#### [EXTRACT]
By a MetNews Staff Writer

 

A man who is in prison based on 2019 convictions for setting an inhabited structure ablaze and assault with a deadly weapon with force and by means likely to produce great bodily injury, and has a history of violent crimes, was wrongfully stripped of his parental rights, the Court of Appeal for this district decided Friday.

Div. One, in an opinion by Presiding Justice Frances Rothschild, vacated a jurisdictional finding as to the father, “V.N.” and reversed the order by Los Angeles Superior Court Commissioner Emma Castro removing the seven-year-old boy, “J.N.,” from the incarcerated man’s custody. A finding that reunification services would be “detrimental” to the child was made under an inapplicable statute, Rothschild said, and the finding was vacated to avoid prejudice to V.N. should he seek such services in the future.

The jurist noted that the Los Angeles County Department of Children and Family Services (“DCFS”) “presented evidence that Father’s record includes convictions for violent crimes and convictions for crimes committed while Father was already on probation.”

#### [EXERCISE DATA]
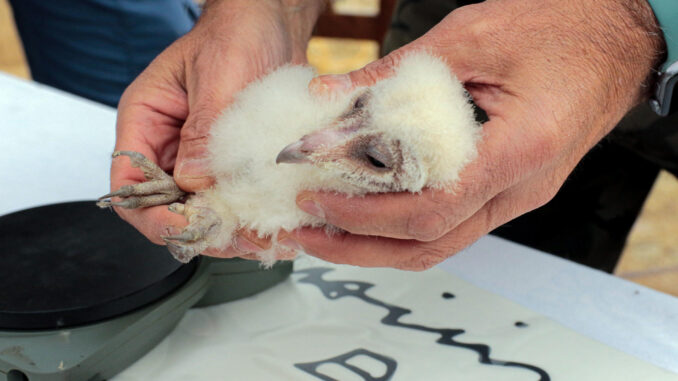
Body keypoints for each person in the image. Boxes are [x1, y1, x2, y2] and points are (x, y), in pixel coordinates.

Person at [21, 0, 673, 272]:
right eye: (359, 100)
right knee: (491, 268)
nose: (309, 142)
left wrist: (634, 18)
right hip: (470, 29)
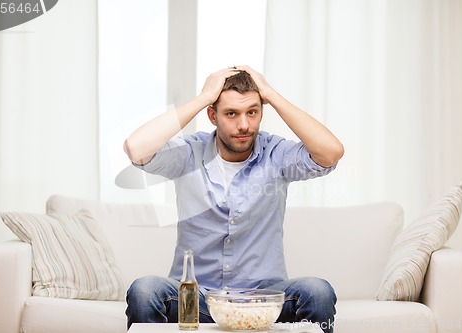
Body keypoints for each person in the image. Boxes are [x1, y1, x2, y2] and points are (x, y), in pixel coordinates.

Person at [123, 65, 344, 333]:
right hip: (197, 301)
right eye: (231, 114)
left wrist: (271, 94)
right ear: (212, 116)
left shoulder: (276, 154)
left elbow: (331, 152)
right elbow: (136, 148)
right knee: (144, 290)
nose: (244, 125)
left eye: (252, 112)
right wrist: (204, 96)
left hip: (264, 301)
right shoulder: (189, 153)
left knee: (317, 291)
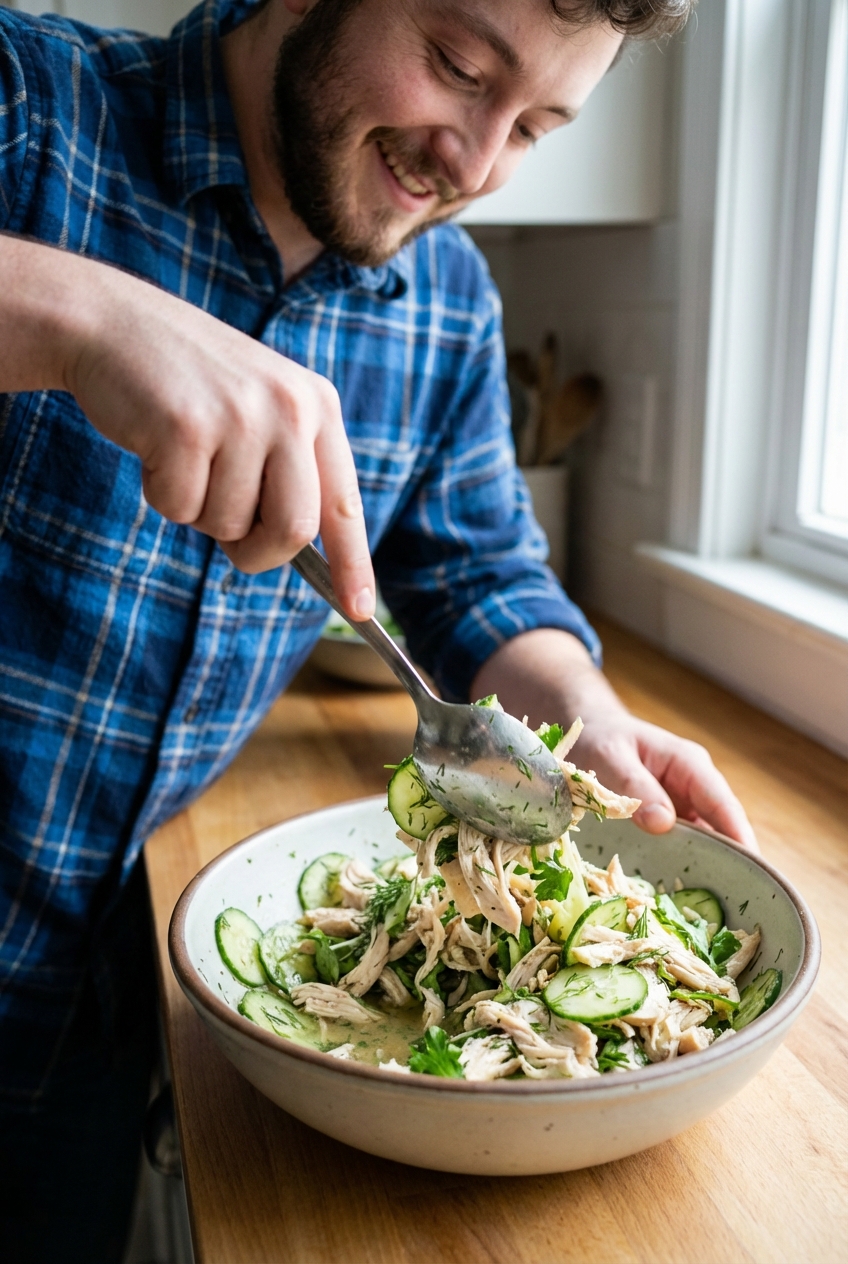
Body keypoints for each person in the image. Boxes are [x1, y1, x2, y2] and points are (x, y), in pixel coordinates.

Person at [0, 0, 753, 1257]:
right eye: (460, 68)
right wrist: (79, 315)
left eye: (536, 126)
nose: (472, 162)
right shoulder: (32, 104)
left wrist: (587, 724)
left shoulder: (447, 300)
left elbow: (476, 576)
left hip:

#### [EXERCISE DIRECTIONS]
In one to three sentences, explain why the appellate court vacated the finding that reunification services would be "detrimental" to the child, according to the court news article. The entries are separate material with no connection to the article.

#### [WRITTEN REPLY]
The finding was made under a statute that did not apply. It was vacated to avoid prejudice to V.N. if he seeks reunification services in the future.